* [ORDEM DE SERVIÇO 1]:
Reescreva de forma mais breve o parágrafo do trecho selecionado que começa com "Na Vila São José, além das sequelas da pandemia", mantendo os fatos principais.
* [ORDEM DE SERVIÇO 2]:
Reproduza sem nenhuma alteração a parte do trecho selecionado entre "Programas sociais a" e "Assistência Social (CRAS).", inclusive.

* [TRECHO SELECIONADO]:
----------
Programas sociais a quilômetros de distância
Na Vila São José, além das sequelas da pandemia, Luiz Alves destaca que a comunidade enfrenta a ausência de políticas públicas: as famílias têm dificuldade para verificar se estão cadastradas em sistemas de assistência social da cidade e não contam com serviços próximos ao bairro, como restaurantes comunitários ou Centro de Referência de Assistência Social (CRAS).
“Na Vila São José, o CRAS que nos atende está a pelo menos seis quilômetros de distância, e não temos Bom Prato ou qualquer programa de refeição solidária do governo. Cozinha comunitária é a nossa e de outras iniciativas da comunidade, mas elas não dão conta da demanda”, critica. Dos domicílios que passam fome, 76,3% não têm acesso a um restaurante popular ou cozinha solidária (comunitária), que é uma das principais bandeiras da Prefeitura de São Paulo para o combate à fome.
----------
* [MATERIAL EXIBIDO]:
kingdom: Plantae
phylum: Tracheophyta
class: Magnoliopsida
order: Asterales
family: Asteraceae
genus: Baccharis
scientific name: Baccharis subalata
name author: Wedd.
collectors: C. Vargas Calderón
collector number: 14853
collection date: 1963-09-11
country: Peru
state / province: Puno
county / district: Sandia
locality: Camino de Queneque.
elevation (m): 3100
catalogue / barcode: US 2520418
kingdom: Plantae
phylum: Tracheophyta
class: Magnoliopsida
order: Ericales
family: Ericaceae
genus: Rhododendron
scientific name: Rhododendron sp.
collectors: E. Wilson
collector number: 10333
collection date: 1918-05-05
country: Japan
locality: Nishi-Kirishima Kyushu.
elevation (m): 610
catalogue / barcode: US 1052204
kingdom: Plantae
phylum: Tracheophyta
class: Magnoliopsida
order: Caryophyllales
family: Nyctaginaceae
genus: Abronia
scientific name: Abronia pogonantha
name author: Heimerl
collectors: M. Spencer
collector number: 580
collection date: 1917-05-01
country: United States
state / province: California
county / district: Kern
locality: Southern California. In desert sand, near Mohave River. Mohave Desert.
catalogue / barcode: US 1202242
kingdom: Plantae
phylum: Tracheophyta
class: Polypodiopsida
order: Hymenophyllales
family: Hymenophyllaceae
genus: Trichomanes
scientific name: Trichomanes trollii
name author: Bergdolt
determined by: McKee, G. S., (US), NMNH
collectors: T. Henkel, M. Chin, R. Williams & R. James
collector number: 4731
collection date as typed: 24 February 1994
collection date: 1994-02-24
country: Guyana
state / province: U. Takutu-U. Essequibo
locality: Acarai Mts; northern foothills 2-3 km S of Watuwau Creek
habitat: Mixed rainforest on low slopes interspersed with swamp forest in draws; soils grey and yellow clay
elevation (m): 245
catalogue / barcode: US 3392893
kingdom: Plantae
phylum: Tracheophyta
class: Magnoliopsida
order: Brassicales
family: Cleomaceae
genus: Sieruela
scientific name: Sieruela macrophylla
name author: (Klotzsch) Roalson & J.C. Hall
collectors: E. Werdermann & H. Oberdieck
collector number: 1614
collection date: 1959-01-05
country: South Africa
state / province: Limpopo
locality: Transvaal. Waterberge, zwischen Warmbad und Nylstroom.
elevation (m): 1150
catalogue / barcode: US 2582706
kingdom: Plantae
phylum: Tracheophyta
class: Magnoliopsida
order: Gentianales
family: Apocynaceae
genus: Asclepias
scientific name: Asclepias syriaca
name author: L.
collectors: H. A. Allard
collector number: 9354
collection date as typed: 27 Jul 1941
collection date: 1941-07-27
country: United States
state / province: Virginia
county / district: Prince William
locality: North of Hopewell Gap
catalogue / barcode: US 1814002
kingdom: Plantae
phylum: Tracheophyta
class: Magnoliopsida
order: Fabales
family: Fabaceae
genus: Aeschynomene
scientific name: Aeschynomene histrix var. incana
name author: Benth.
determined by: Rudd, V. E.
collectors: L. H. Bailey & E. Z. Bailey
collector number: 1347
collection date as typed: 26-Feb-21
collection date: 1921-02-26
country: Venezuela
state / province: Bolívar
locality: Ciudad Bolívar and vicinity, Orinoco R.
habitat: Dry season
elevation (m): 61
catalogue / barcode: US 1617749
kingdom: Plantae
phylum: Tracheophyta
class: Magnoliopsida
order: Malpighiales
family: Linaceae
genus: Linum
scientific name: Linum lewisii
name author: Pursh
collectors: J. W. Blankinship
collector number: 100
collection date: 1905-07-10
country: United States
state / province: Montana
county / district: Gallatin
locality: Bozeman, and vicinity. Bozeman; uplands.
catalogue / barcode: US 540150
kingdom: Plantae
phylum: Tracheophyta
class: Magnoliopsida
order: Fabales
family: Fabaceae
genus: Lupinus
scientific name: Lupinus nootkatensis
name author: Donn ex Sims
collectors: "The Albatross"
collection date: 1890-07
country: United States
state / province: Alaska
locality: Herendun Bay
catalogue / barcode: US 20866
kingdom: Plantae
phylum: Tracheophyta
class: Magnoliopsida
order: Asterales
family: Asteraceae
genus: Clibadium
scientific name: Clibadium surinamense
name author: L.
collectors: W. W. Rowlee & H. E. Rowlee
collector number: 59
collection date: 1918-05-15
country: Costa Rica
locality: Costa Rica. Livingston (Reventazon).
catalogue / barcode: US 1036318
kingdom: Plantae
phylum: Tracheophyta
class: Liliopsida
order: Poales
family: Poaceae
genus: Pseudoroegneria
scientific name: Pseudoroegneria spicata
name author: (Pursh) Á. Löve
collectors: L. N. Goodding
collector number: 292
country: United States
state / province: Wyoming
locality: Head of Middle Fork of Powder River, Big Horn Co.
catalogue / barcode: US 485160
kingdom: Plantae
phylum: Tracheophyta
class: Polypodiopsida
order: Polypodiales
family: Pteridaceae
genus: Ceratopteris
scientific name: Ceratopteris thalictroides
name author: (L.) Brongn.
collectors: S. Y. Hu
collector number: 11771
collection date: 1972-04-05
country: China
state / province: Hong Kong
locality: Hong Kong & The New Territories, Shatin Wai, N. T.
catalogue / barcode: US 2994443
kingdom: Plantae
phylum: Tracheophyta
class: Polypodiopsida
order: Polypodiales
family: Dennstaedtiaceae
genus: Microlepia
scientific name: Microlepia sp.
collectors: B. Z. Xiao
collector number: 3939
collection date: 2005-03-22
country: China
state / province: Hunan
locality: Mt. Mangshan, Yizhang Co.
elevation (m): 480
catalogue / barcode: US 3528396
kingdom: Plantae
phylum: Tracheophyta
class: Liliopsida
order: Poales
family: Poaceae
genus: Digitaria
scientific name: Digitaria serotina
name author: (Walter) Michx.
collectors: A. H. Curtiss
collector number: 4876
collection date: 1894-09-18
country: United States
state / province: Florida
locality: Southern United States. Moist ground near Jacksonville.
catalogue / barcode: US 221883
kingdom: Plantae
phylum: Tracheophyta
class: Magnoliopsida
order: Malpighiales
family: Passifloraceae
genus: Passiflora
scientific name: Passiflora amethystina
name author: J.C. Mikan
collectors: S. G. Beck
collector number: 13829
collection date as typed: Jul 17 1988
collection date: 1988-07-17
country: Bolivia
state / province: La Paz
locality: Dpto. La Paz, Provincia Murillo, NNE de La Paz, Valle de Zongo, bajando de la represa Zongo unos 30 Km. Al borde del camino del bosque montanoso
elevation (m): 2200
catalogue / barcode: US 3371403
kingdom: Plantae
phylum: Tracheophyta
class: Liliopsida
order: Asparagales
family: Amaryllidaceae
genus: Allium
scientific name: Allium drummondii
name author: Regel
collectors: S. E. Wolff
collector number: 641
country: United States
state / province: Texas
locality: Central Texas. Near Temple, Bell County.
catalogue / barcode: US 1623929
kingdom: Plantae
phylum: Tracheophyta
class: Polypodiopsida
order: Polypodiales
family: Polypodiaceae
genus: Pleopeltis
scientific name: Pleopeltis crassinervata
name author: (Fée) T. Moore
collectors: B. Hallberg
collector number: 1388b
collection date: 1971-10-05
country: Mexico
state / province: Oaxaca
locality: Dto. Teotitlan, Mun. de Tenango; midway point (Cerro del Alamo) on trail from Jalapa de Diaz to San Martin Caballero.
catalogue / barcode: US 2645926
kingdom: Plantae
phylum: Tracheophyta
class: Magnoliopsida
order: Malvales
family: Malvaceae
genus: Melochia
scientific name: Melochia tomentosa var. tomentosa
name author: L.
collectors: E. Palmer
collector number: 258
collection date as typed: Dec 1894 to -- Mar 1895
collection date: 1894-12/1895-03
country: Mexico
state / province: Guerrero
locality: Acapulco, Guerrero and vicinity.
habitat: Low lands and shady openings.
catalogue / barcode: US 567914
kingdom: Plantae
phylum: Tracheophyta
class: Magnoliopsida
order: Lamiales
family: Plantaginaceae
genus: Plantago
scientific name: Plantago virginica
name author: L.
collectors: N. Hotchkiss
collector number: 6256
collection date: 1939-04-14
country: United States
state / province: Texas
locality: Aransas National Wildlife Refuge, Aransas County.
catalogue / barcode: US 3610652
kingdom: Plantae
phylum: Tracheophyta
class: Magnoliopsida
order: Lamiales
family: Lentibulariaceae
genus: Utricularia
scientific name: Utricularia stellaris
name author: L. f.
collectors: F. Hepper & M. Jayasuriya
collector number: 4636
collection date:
----------
* [SOLUÇÃO DO PROBLEMA 1]:
Segundo Luiz Alves, a Vila São José sofre com as sequelas da pandemia e com a falta de políticas públicas. As famílias têm dificuldade para saber se estão cadastradas na assistência social da cidade e não dispõem, perto do bairro, de serviços como restaurantes comunitários ou o Centro de Referência de Assistência Social (CRAS).

* [SOLUÇÃO DO PROBLEMA 2]:
Programas sociais a quilômetros de distância
Na Vila São José, além das sequelas da pandemia, Luiz Alves destaca que a comunidade enfrenta a ausência de políticas públicas: as famílias têm dificuldade para verificar se estão cadastradas em sistemas de assistência social da cidade e não contam com serviços próximos ao bairro, como restaurantes comunitários ou Centro de Referência de Assistência Social (CRAS).